Managing defensiveness
Teams that create rigid solutions tend to rigidly evaluate outcomes. They become blind to outcomes they believe are unlikely or impossible. This bias often leads to meaningless process explosion as the team attempts to avoid the outcomes they’re dismissing.
A good team is willing to entertain probability without chasing every possibility. Members must have a firm grasp of the obvious and be open to new ideas.
Gather supporting data
Eventually, I would have to report back to a funding committee much less excited about our journey. They would want to hear concrete results and review hard numbers. I had to show them that our endeavors had provided cost-effective results.
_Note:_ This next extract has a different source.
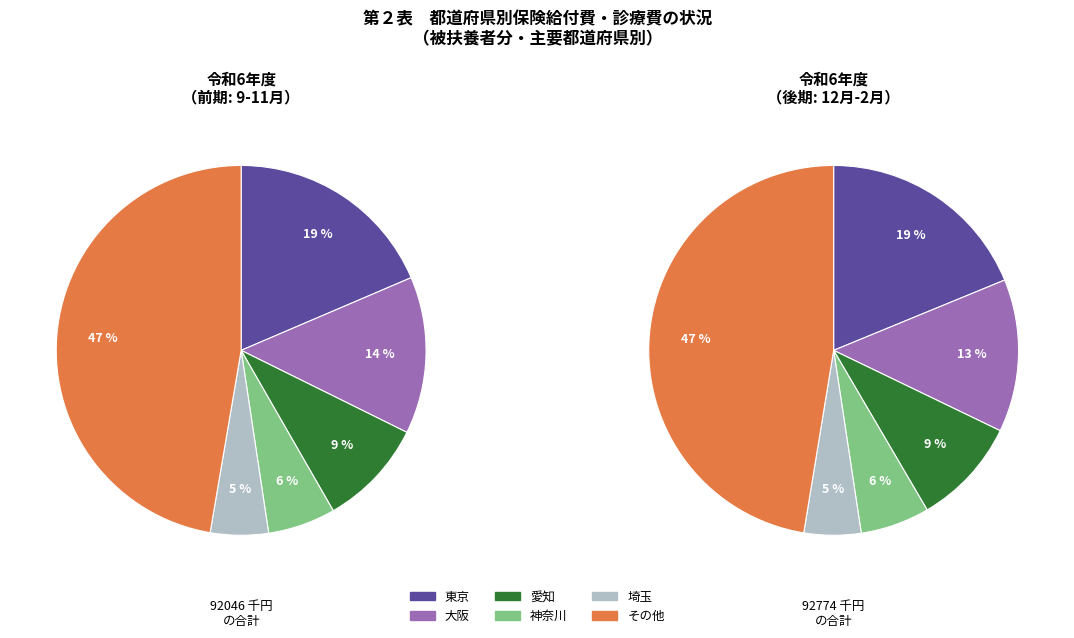

What is the largest slice in the pie chart?

その他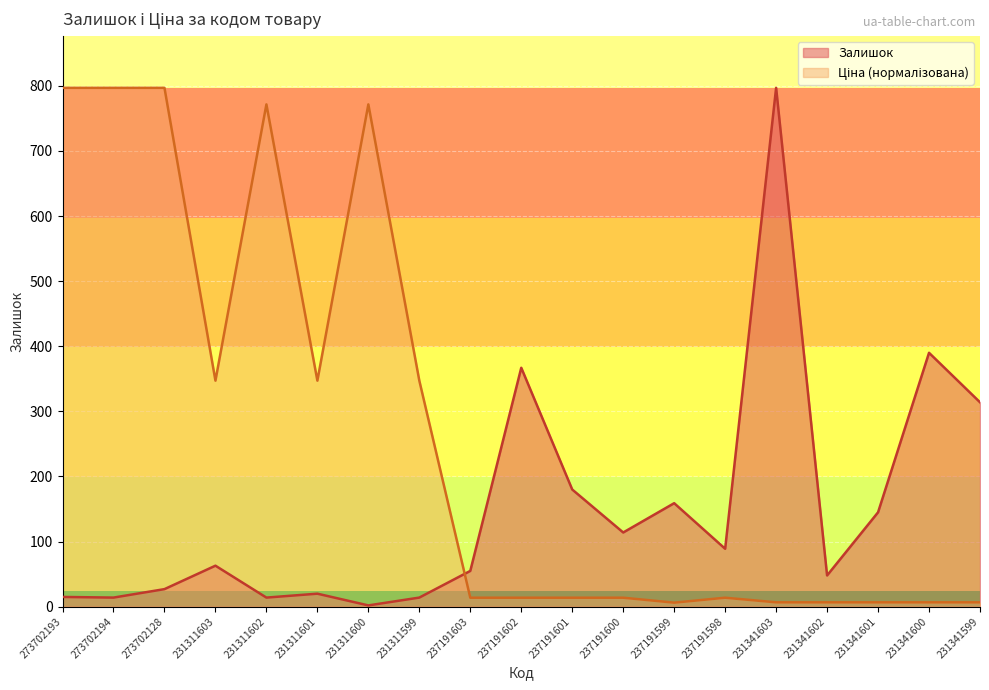

Which series has the widest spread of values?

Залишок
Seattle Public Utilities’ current mapping process had been optimistically estimated to be about 80% accurate. That means our assets were depicted incorrectly, or not at all, one in five times.
Bad as that was, gas, fiber optic, steam, and other private asset data were worse. We stopped mapping franchise utilities more than 10 years ago because someone decided (incredibly) it wasn’t our responsibility.
Now it was our liability.
Ultimately, variance reports told the story. Initially, the asset surveys showed that more than half of our utilities weren’t being constructed as designed.
There had been some argument among our engineers about thresholds. Most thought the most important issue was functionality, as in, “We don’t care where the asset’s buried as long as it works.”
Whaaaaaaat? Tell that to the excavator operator or an engineer trying to design new infrastructure near our assets. “WHERE” is everything! This narrow thinking is mostly based on limited resources. Smaller projects carefully avoid any costly or unnecessary processes that don’t have a direct impact on the project in the present.
After submitting several variance reports for newly installed utility assets, we noticed that the variances began to narrow dramatically. Wow. When you’re checking, the contractor’s work improves! Makes sense, doesn’t it?